The Smart-Home Security Report 2016: The Growing Market for Smart Door Locks‘ report, which is sponsored by the Swedish lock manufacturer, ASSA ABLOY, analyses the consumer demand for smart-home technology – despite its infancy– by collecting  ‘hundreds’ of responses from potential owners of home-automation products from across Europe, the Middle East and Africa regions.

In relation to access via the installation of digital locks, 50 per cent of respondents would consider ‘remote access’ to be ‘very important, and 87 per cent ‘somewhat important’, and the aesthetic and further functionality testing was also acknowledged with questions and statements such as; ‘what can be offered for disabled people and people with learning disabilities?’; ‘needs to fit common door types and vandal-resistant’; and ‘cyber security has to be the highest level’ were also brought forward as suggestions to researchers.

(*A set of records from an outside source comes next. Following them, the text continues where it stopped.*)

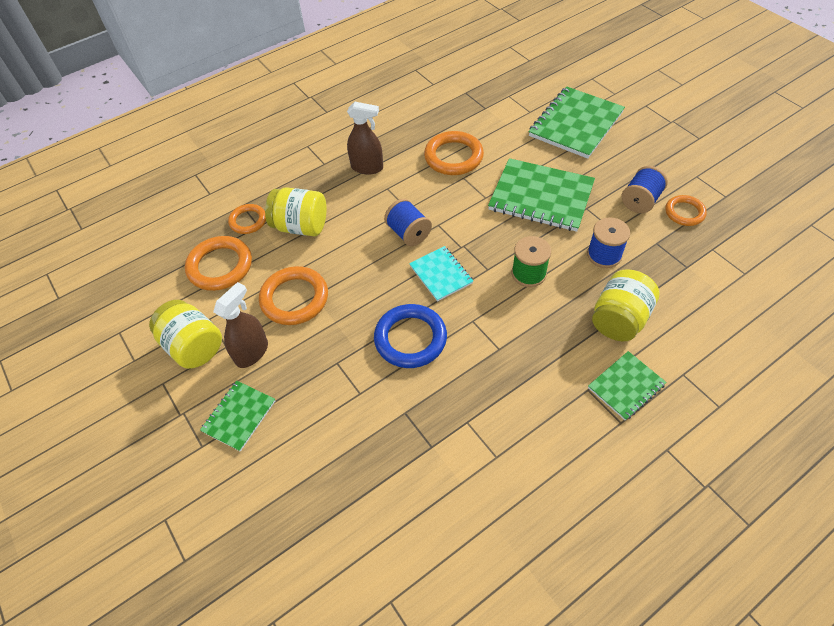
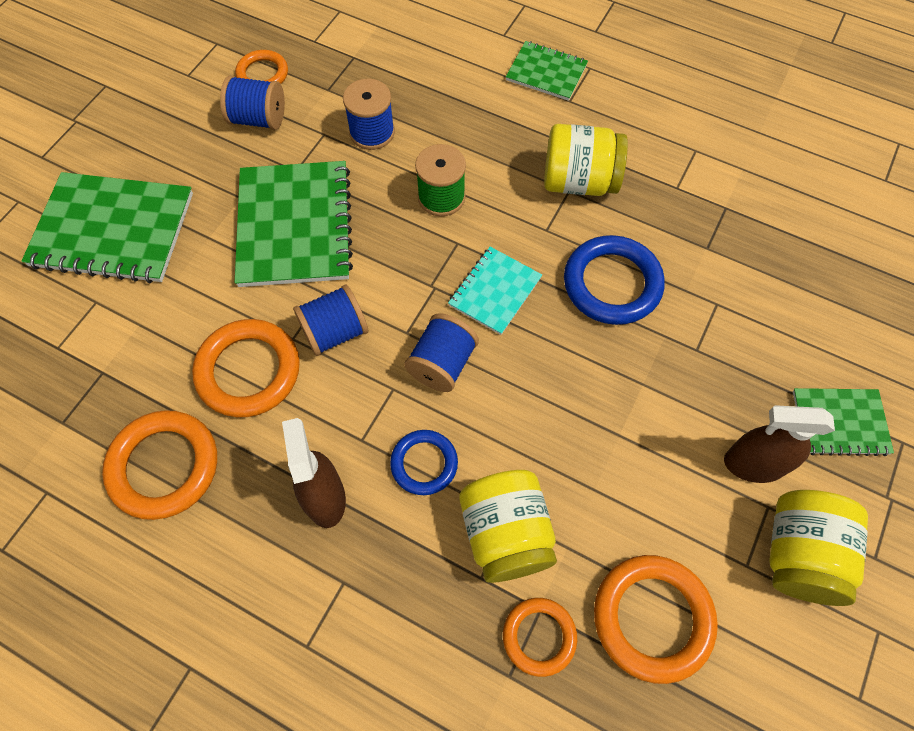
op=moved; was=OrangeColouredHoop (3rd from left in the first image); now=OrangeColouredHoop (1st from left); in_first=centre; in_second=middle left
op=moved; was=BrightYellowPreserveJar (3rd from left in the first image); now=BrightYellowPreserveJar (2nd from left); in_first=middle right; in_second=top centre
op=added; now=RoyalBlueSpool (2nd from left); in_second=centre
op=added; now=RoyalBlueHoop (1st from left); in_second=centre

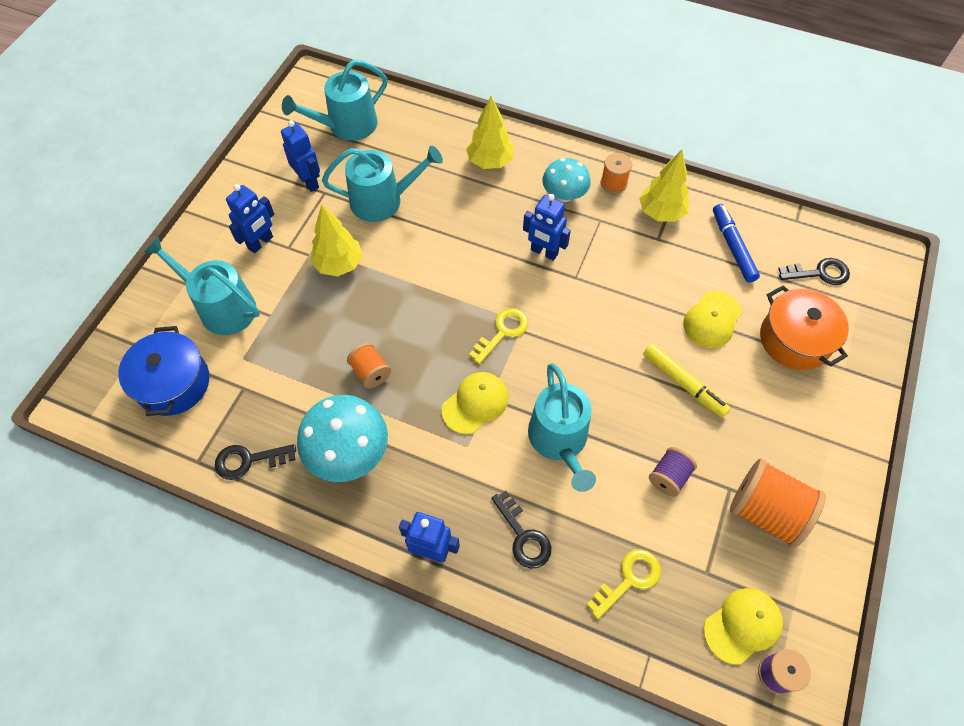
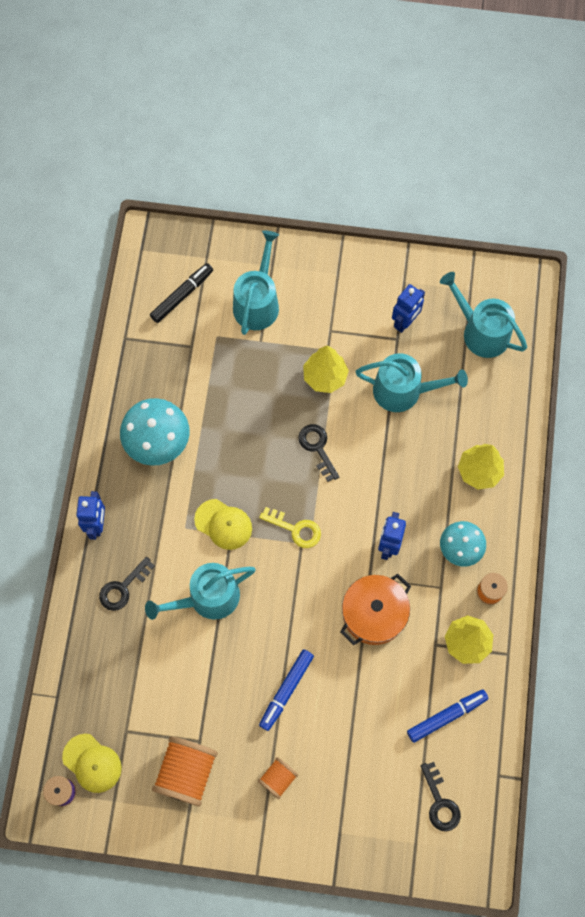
op=replaced; was=RoyalBlueStockpot; now=EbonyFeltPen; in_first=middle left; in_second=top left
op=moved; was=EbonyDoorKey (1st from left in the first image); now=EbonyDoorKey (2nd from left); in_first=middle left; in_second=centre
op=removed; was=RoyalBlueToyRobot (1st from left); in_first=top left
op=turned; was=AquaSprinklingCan (3rd from left); in_first=top centre; in_second=middle right; clockwise=-60
op=moved; was=OrangeColouredSpool (1st from left in the first image); now=OrangeColouredSpool (2nd from left); in_first=centre; in_second=bottom centre
op=removed; was=BrightYellowDoorKey (2nd from left); in_first=bottom centre
op=recoloured; was=BrightYellowFeltPen; now=RoyalBlueFeltPen (1st from left); in_first=middle right; in_second=bottom centre
op=removed; was=PurpleSpool (1st from left); in_first=middle right
op=removed; was=BrightYellowCap (2nd from left); in_first=middle right
op=moved; was=OrangeColouredStockpot; in_first=middle right; in_second=centre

The report states: “Many survey respondents were excited about the concept of incorporating digital locks into the home. Typical comments include: ‘This would be an amazing addition to any home’; ‘digital locks are the future. With the integration of apps for use with a smartphone they can allow emergency one-time access, which will prove invaluable in both home and commercial settings’; and ‘digital locks are easy to operate and more secure’.”

In addition, with regards to changing access rights to a smart door lock, the difference between both options was very tight, as 23 per cent said they would prefer this functionality via a smartphone/app, and 16 per cent via at the actual device/door. With this said, 61 per cent did state that they want the flexibility of both options.